Chris Davies MEP gets worked up over the issue of politicians fiddling their expenses:
“I hate the dirty, cheating b******s, who have taken every opportunity to fill their private pockets with public money. I despise them for dragging down the reputation of my Parliament and all its members. I want them exposed. I want them punished. I want them thrown out.”
We don’t know exactly who he’s referring to but in the past he has singled out disgraced ex-Conservative MEP Den Dover, who apparently still owes the taxpayer £500,000 in “unduly paid expenses”, saying that some people see him as “no better than a thief”.
Davies’ comments are a useful reminder that the problem of MEPs and their expenses is still to be resolved. Since July MEPs have been governed by a new Members’ Statute, governing rules on expenses and allowances for MEPs, which offers some very small improvements.
For instance, whereas in the past, MEPs did not have to produce a single receipt for the more than £360,000 available to them every year in allowances (on top of their salary), MEPs must now produce receipts for one chunk of that, which is their travel expenses (although the rules now state that all travel can be by business class).
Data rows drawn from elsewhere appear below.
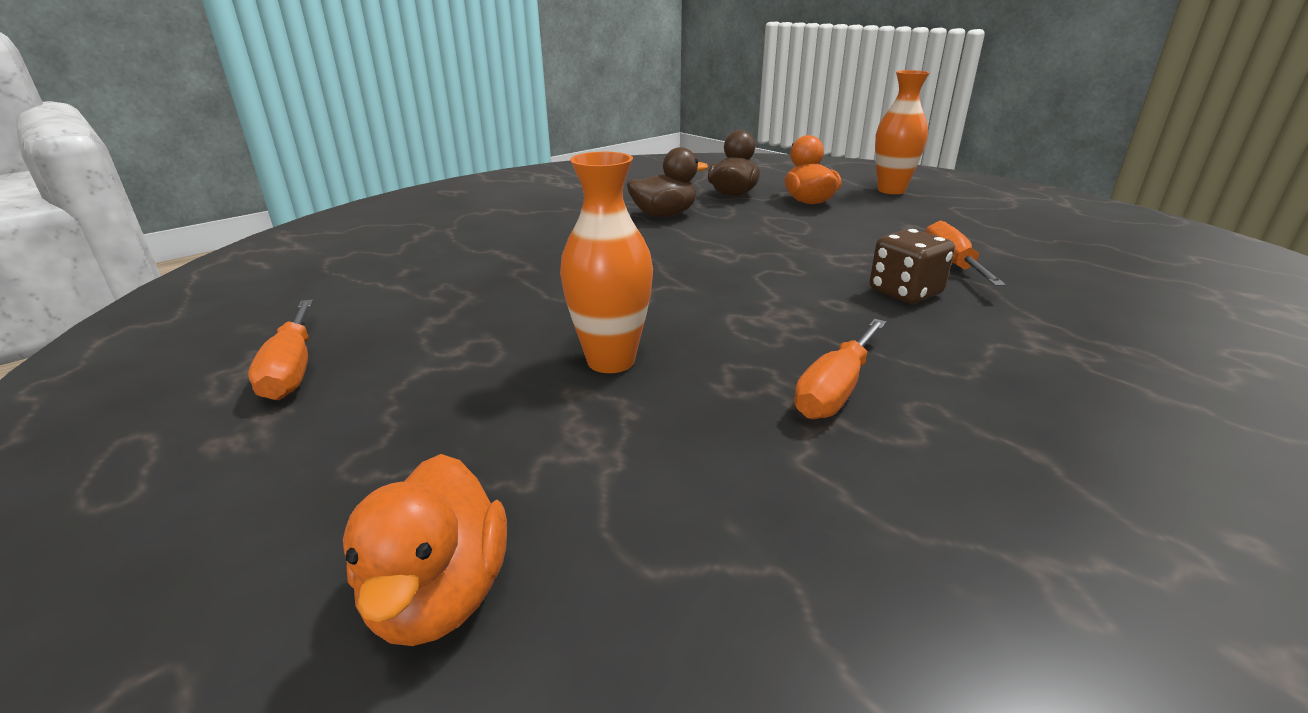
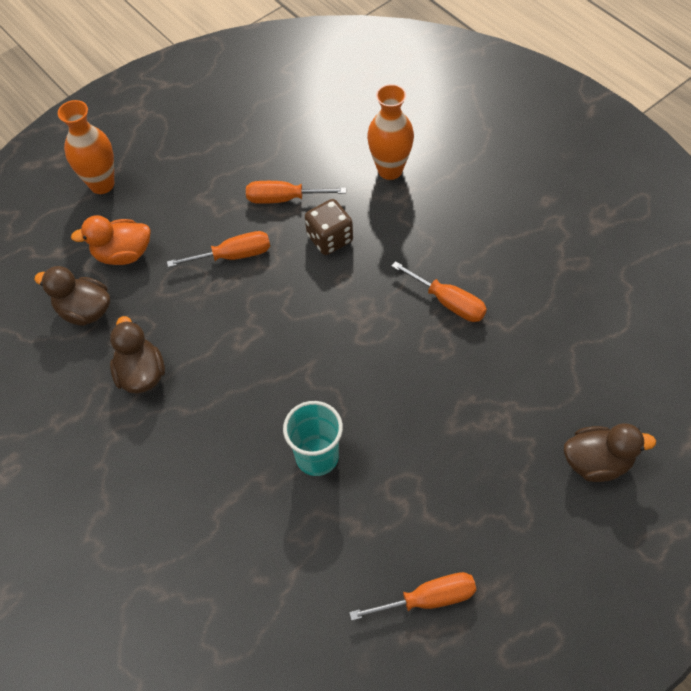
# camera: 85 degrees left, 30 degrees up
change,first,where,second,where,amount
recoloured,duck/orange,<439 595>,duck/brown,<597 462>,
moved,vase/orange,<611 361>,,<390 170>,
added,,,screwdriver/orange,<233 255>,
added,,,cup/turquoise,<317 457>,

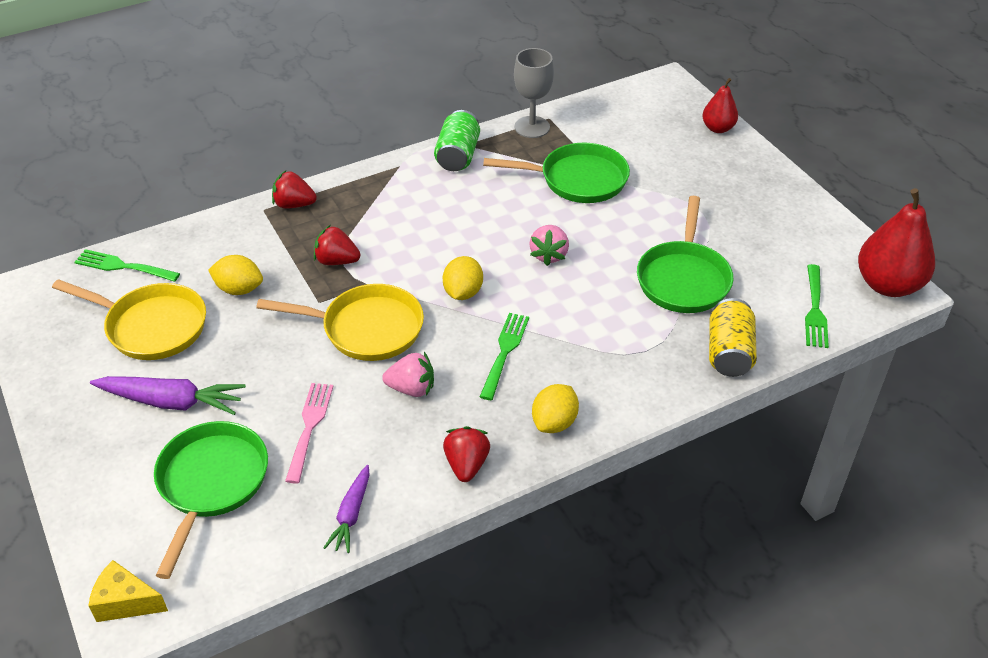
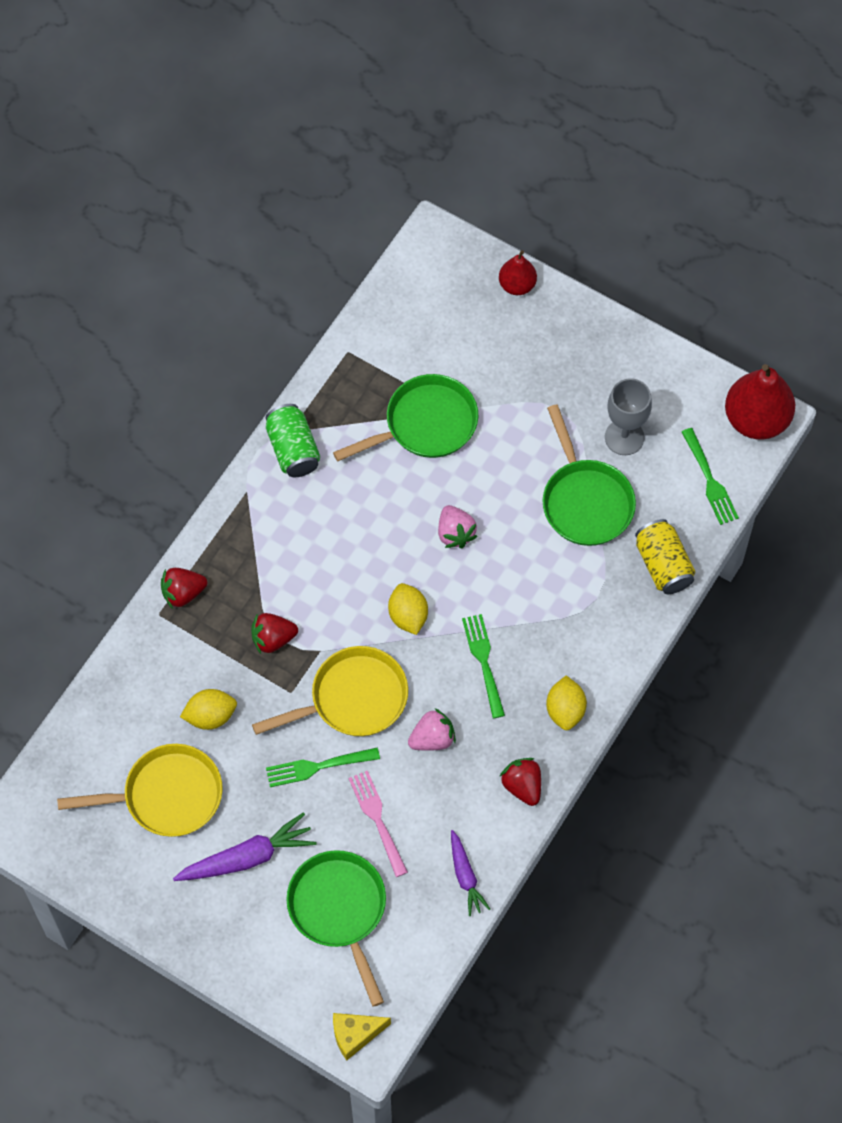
# camera: 30 degrees left, 20 degrees up
change,first,where,second,where,amount
moved,fork/green,<123 266>,,<317 767>,
moved,goblet/grey,<532 127>,,<624 437>,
As well as that, MEPs’ staff in Brussels are now directly employed, and paid for, by the European Parliament.
MEPs may also no longer employ direct family members (although if they were already working for them in July, they may carry on working for them).
But office expenses and the daily subsistence allowance are still available without receipts – effectively leaving huge amounts of money going straight into MEPs’ pockets every year, with no check on how that your money is being spent.
Outrageously, as recently as March this year, MEPs voted to exempt documents which detail how much they are claiming in expenses, and what they are claiming for, from public information requests.
Full credit to Chris Davies – he is one of avery few MEPs who has consistently encouraged and voted in favour of greater transparency in the European Parliament (he voted against exempting documents relating to MEPs’ expenses, along with about a quarter of UK MEPs).
Just like at Westminster, the Brussels (and Strasbourg) system needs root-and-branch reform, as we’ve spelled out before.